His funeral was well-attended and partially paid for through the intersession of Father Demian, who’d so often visited the man’s home in times of distress. The rest was provided by the widow's one sister, Maria Nolan, who had rushed over from Houston. Texas. It was she who'd sent me that five-pound note. She saw that everything was arranged as well as possible in our sad little hovel. She also kept my younger brother and sister at her hotel room to give them peace from the nonstop clamor of adults in the house. And when she spoke to the press, she emphasized that the widow had five children with another soon due yet was living in a structure that was condemned and had no prospects for better. She actually shamed the bastards who ran the town like their bloody fiefdom into at least promising new lodgings once the last of the Rossville Flats was completed.
If there were room still available on the queue, of course. Can’t make promises one might have to keep.
I think they expected that, as with most catastrophic events, soon all would be over and done with and life return to normal as the confusion surrounding us all drifted away, so they could return to ignoring us. And would have but for one small and final detail that proved more than important.
Eamonn Kinsella lived and died in Derry, in the North of Ireland.
Londonderry for those who cannot be bothered to learn the city’s true name.
A Catholic town taken hold of by Protestants in the way an abusive man might take hold of a woman he fancied, refusing to let her go even if it meant her destruction. So when it was learned that my Da had been killed by two drunk Protestants, that well-mannered hypocrisy turned to fury.
It didn't help the bastards swore to heaven and earth they’d only meant to have some fun with the Taig. Which was accepted as the most reasonable explanation by the powers that be, despite his vicious and extremely well-known injuries. So thus was the martyrdom of Eamonn Kinsella to Mother Ireland made a part of history and his trek to sainthood begun as the truth of his former violent existence vanished like a ghost.
The year was 1966, when several other Catholics were killed for being Catholic and Catholic schools attacked by the Protestant fools, all because the move to civil rights for the Catholic minority in the state had begun to grow in force. It was as if they thought hitting someone who's asking you to stop hitting them means they will shut up and let you continue the beating. To add to the insult, Protestant leaders insisted the Catholic population was responsible for the discrimination against it so no quarter would be given to make amends for the past transgressions that they, themselves, had caused.

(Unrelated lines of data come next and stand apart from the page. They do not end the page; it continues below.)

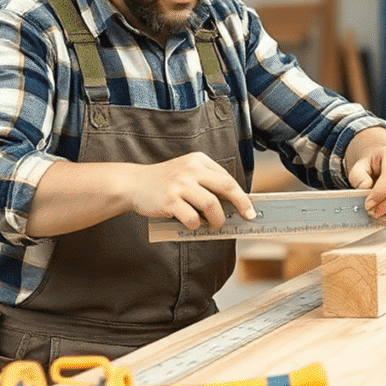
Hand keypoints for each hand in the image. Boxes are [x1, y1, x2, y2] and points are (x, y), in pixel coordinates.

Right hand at [126, 152, 254, 231]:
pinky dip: (195, 225)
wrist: (134, 183)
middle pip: (226, 187)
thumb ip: (207, 183)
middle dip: (241, 204)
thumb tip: (233, 206)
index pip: (227, 178)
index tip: (250, 209)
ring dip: (216, 219)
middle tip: (246, 217)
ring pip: (211, 204)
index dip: (242, 196)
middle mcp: (191, 169)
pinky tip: (192, 224)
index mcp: (198, 160)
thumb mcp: (187, 172)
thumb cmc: (165, 182)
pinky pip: (191, 218)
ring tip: (214, 225)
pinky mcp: (169, 200)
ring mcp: (179, 184)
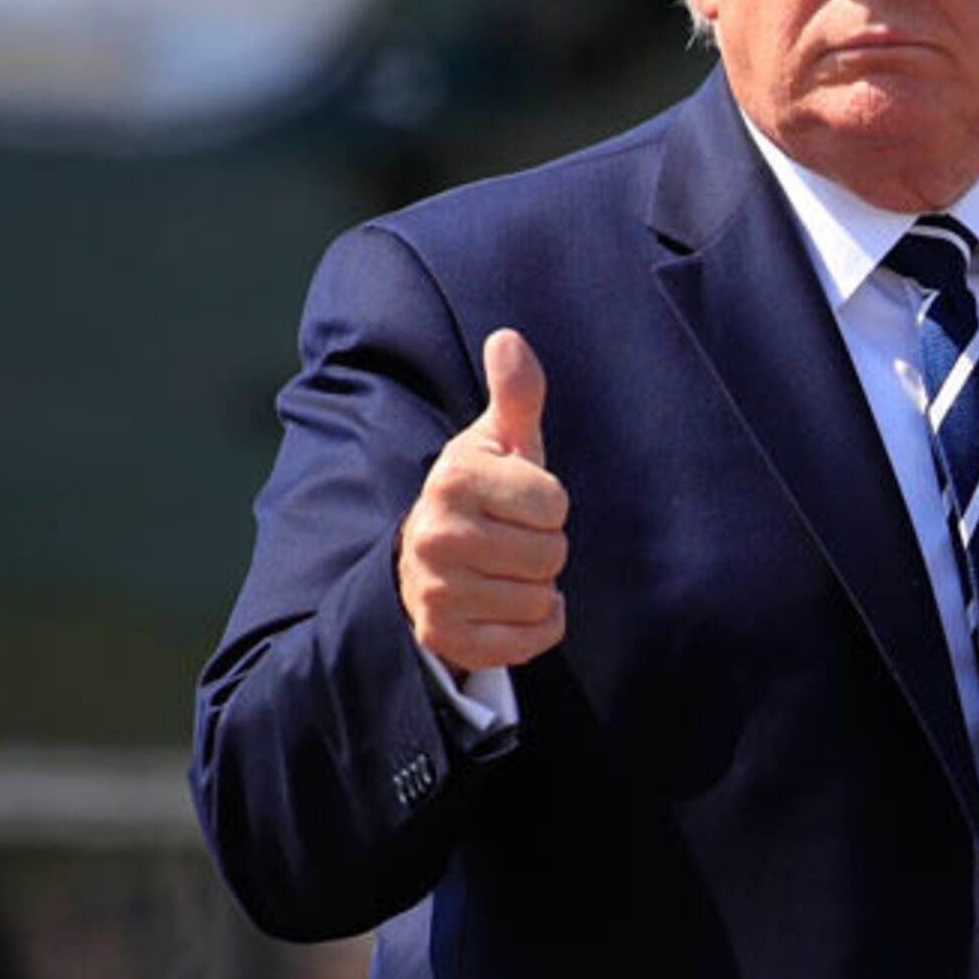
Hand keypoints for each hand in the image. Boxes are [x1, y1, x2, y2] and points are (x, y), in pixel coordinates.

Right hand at [395, 327, 569, 673]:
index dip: (549, 505)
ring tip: (502, 572)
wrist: (423, 563)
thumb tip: (508, 337)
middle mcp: (435, 536)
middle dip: (543, 549)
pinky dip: (533, 629)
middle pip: (552, 555)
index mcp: (454, 479)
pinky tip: (505, 606)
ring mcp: (436, 592)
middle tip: (509, 541)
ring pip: (542, 599)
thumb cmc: (480, 495)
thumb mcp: (497, 443)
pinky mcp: (444, 639)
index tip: (517, 504)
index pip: (555, 504)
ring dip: (537, 589)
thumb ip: (515, 395)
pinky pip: (530, 641)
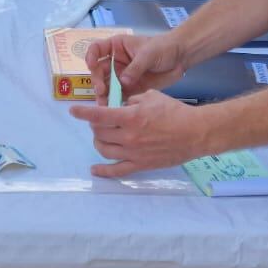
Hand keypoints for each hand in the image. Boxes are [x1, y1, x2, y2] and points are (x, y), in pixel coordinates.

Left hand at [69, 91, 205, 177]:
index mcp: (130, 117)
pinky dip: (103, 171)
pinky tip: (94, 169)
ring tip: (100, 137)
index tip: (73, 110)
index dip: (83, 112)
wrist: (194, 132)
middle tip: (99, 121)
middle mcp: (129, 136)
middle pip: (100, 132)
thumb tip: (121, 105)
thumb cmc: (175, 111)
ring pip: (104, 150)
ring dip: (98, 142)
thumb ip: (132, 100)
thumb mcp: (151, 96)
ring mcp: (133, 153)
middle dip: (95, 125)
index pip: (99, 115)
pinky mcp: (140, 165)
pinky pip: (117, 171)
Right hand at [84, 29, 189, 98]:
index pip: (96, 49)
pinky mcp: (130, 88)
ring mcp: (122, 76)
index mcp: (117, 47)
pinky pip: (119, 96)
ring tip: (104, 104)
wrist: (180, 57)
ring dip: (104, 94)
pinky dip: (115, 102)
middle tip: (101, 91)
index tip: (91, 66)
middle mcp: (115, 62)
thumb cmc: (163, 48)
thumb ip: (135, 67)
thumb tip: (122, 82)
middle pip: (99, 71)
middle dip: (97, 81)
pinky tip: (114, 109)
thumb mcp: (148, 54)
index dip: (91, 57)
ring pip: (107, 86)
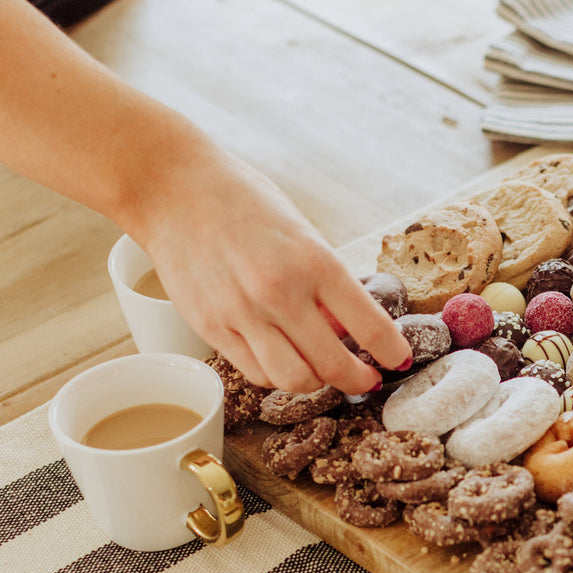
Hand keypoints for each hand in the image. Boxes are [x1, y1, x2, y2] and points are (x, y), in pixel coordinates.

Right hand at [135, 149, 409, 393]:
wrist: (174, 189)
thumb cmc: (244, 202)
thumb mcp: (303, 233)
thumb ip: (327, 282)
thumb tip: (348, 329)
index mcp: (315, 261)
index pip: (370, 326)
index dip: (391, 351)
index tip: (398, 359)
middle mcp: (281, 292)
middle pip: (333, 366)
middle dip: (358, 379)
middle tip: (365, 378)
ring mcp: (242, 314)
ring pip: (294, 380)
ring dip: (316, 383)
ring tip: (323, 372)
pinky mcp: (211, 327)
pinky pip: (256, 371)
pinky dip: (277, 374)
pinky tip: (285, 360)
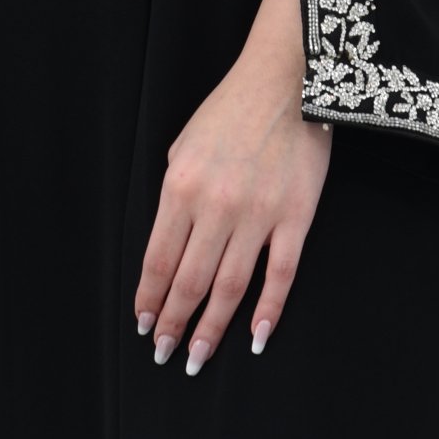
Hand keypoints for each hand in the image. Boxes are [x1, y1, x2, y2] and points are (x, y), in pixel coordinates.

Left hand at [133, 0, 330, 373]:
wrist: (285, 81)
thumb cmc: (229, 111)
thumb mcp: (183, 146)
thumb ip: (175, 196)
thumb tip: (170, 245)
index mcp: (181, 186)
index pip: (158, 258)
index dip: (149, 297)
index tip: (144, 325)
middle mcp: (216, 206)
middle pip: (190, 280)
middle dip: (173, 322)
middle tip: (165, 354)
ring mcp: (258, 215)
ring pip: (230, 287)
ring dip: (212, 326)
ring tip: (198, 357)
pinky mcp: (295, 218)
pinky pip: (279, 275)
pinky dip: (267, 310)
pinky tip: (254, 337)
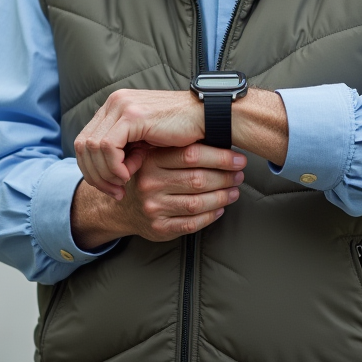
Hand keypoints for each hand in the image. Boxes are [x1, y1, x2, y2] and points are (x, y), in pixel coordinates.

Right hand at [71, 145, 245, 248]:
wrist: (122, 207)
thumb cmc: (147, 175)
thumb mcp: (153, 155)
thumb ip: (177, 147)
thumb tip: (218, 133)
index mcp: (150, 160)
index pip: (191, 155)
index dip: (219, 156)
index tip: (237, 158)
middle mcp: (149, 184)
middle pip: (197, 179)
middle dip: (225, 177)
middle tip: (239, 173)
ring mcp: (153, 208)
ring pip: (197, 203)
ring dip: (222, 196)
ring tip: (234, 189)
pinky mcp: (159, 228)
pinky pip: (192, 223)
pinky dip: (211, 215)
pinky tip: (220, 207)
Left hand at [74, 89, 202, 198]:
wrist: (208, 118)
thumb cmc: (182, 133)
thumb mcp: (145, 141)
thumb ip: (124, 148)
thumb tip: (103, 170)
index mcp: (114, 107)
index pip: (84, 141)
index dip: (91, 169)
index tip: (111, 187)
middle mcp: (114, 102)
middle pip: (82, 145)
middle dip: (95, 174)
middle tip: (114, 191)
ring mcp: (121, 106)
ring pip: (92, 147)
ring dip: (105, 172)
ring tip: (124, 183)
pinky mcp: (132, 115)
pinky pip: (108, 146)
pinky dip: (114, 165)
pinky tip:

It never ceases to amaze me how many stupid people refuse to see the reality of what is happening around them. That we had decided not to let the past determine the course of the future. That trying to keep everything as it had been was no longer an option, and if they would only compromise a little, a lot could be achieved and both our world and theirs made better.
But to follow that course would have been intelligent, so arrogance and stupidity took sway...and what followed was all but pre-ordained.
Having barely passed my tenth birthday, I was not much aware of the quiet hatred that was building to an explosion of death and cruelty. An explosion made only the worse by it happening in a supposedly civilized part of the dwindling British Empire. But what child can see the growth of history around him when even few adults can? Things happen, and you either weep when it ends poorly or rejoice when it doesn’t. Thus, my father's death held resonance for me in but the most selfish, limited and childish of ways -- that he was gone, and I could now live my life in the manner I chose, that of a lad filled with hopes and dreams and prayers and promises, thinking himself to be in a place of safety.